┌─ Извлечённый текст

В сентябре Засулич была в Петербурге; здесь уже она могла проверить занимавшее ее мысль происшествие по рас­сказам очевидцев или лиц, слышавших непосредственно, от очевидцев. Рассказы по содержанию своему не способны были усмирить возмущенное чувство. Газетное известие оказыва­лось непреувеличенным; напротив, оно дополнялось такими подробностями, которые заставляли содрогаться, которые приводи­ли в негодование. Рассказывалось и подтверждалось, что Боголю­бов не имел намерения оказать неуважение, неповиновение, что естественное уклонение от внушения, которое ему угрожало, что попытка сбить с Боголюбова шапку вызвала крики со стороны смотревших на происшествие арестантов независимо от какого-ли­бо возмущения их к тому Боголюбовым. Рассказывались дальше возмутительные подробности приготовления и исполнения наказа­ния. Во двор, на который из окон камер неслись крики арестантов, взволнованных происшествием с Боголюбовым, является смотри­тель тюрьмы и, чтобы «успокоить» волнение, возвещает о пред­стоящем наказании Боголюбова розгами, не успокоив никого этим в действительности, но, несомненно, доказав, что он, смотритель, обладает и практическим тактом и пониманием человеческого сердца. Перед окнами женских арестантских камер, в виду испуганных чем-то необычайным происходящим в тюрьме женщин, вяжутся пуки розог, как будто бы драть предстояло целую роту; разминаются руки, делаются репетиции предстоящей экзекуции, и, в конце кон­цов, нервное волнение арестантов возбуждается до такой степени, что ликторы считают нужным убраться в сарай и оттуда выносят пуки розог уже спрятанными под шинелями.

└─

• **Задание**: Перечислите, пожалуйста, все действия, которые по извлечённому тексту совершались «перед окнами женских арестантских камер». Записи ниже никак не связаны с извлечённым текстом.

┌─ Исходные данные

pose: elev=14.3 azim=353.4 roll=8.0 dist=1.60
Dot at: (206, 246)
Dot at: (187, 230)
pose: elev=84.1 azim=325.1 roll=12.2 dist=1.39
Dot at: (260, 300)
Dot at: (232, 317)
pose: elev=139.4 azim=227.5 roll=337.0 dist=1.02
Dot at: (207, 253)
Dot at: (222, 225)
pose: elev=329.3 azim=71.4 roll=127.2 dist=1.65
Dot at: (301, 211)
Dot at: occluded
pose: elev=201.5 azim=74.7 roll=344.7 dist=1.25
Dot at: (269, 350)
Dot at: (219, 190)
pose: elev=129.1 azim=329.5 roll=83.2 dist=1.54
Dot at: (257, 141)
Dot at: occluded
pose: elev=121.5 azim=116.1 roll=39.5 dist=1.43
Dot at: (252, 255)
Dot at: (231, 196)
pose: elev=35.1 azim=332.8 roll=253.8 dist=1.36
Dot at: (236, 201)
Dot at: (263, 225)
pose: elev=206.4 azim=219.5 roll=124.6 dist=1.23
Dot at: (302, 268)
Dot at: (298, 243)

└─

• **Ожидаемый ответ**: Вязались пуки розог, разминались руки, делались репетиции предстоящей экзекуции.